In risposta a questi cambiamenti quale approccio occorrerebbe adottare?

L’inclusione.

Gli strascichi del Covid-19 hanno messo a dura prova la nostra stabilità, economica ma anche e soprattutto emotiva. Il mondo VUCA ha subito un rallentamento e l’individuo è stato portato concentrarsi su se stesso e ad interrogarsi su valori che prima di allora aveva dimenticato.

Per cui, in risposta alla pandemia, si è assistito ad una forte ripresa della ricerca di questi valori, intesi come vita più lenta e semplicità, ancora presenti nella vita dei nostri genitori, nonni e antenati. 

Includendo tutto questo nel proprio percorso di crescita, sarebbe possibile ritornare all’origine delle cose, senza cadere nella superficialità, trappola del mondo attuale.

D’altro canto, i figli del mondo BANI non possono non essere ascoltati. 
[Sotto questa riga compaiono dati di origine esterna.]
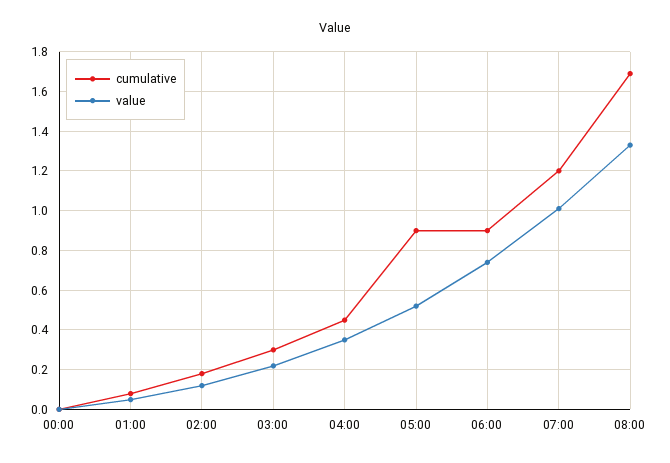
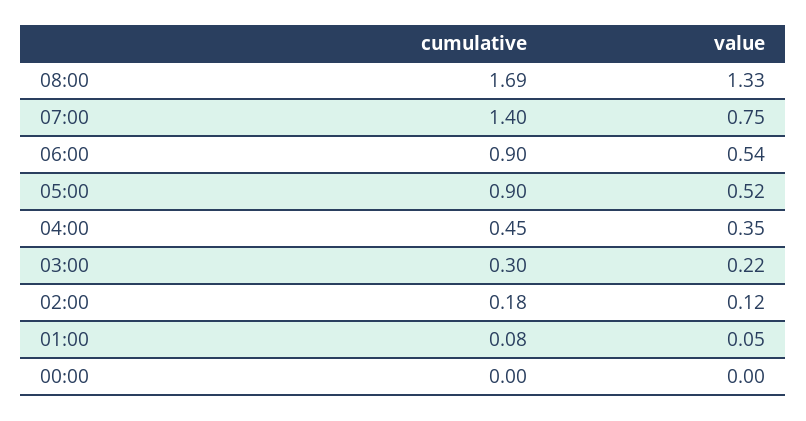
value, 06:00: 0.75 -> 0.54
cumulative, 07:00: 1.2 -> 1.4
value, 07:00: 1 -> 0.75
I giovani reduci dalla pandemia sono quelli che sanno cosa significa fermarsi quando già andavano di corsa e hanno costatato anche la necessità di come, quando e se farlo: una forte presa di posizione in risposta ad un mondo che oggi ha ripreso a correre. 
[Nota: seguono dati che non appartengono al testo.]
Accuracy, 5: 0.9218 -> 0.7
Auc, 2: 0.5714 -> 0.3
Di base occorre scardinare una serie di impostazioni mentali che rendono spesso marmoree le generazioni e i loro rappresentanti verso un qualcosa di fluido e dinamico. 

Sarebbe opportuno adottare  una prospettiva che piuttosto che “blaming the victims” sia in grado di rendere conto dei processi di mutamento individuale e sociale, riconoscendo l’esistenza di un vero e proprio passaggio generazionale e l’esigenza di un pensiero che contempli questo. 
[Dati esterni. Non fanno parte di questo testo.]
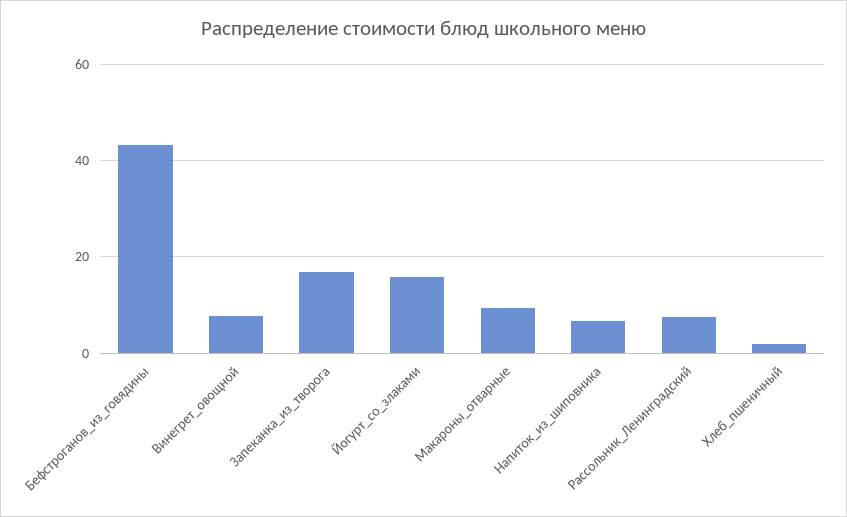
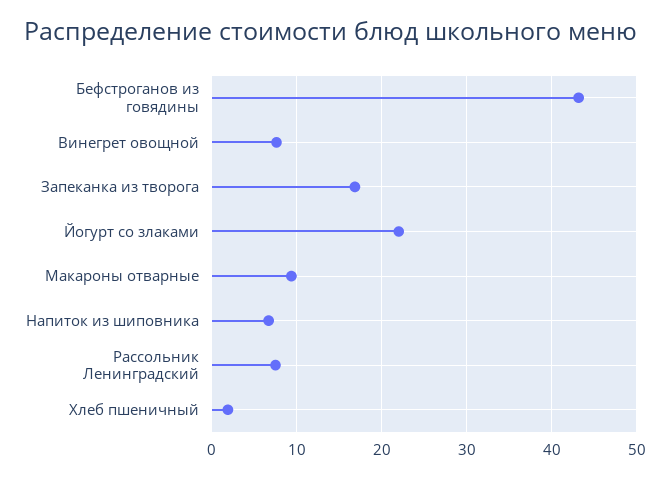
Йогурт_со_злаками: 16 -> 22

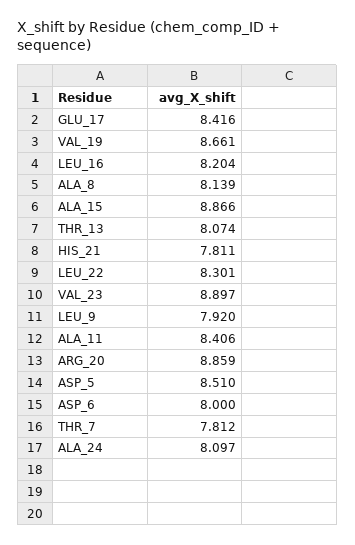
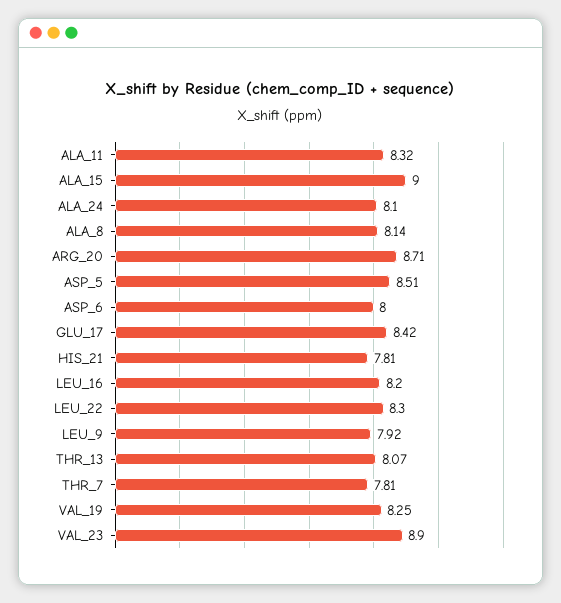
VAL_19: 8.661 -> 8.25
ALA_15: 8.866 -> 9
ALA_11: 8.406 -> 8.32
ARG_20: 8.859 -> 8.71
Per arrivarci potremmo prendere spunto da un concetto espresso da Karl Mannheim, sociologo degli anni Novanta, che introduce il concetto di nesso generazionale, evidenziando che tale connessione non debba avvenire tra generazioni cronologiche, ma che questo nesso ci sia grazie ad altre consapevolezze e risposte comuni agli aventi storici.

Potremmo reputarci un’unità generazionale formata, sì, da gruppi distinti di generazioni, ma connessa da visioni e orientamenti che operano sinergicamente, fiduciosi del passato, presente e futuro.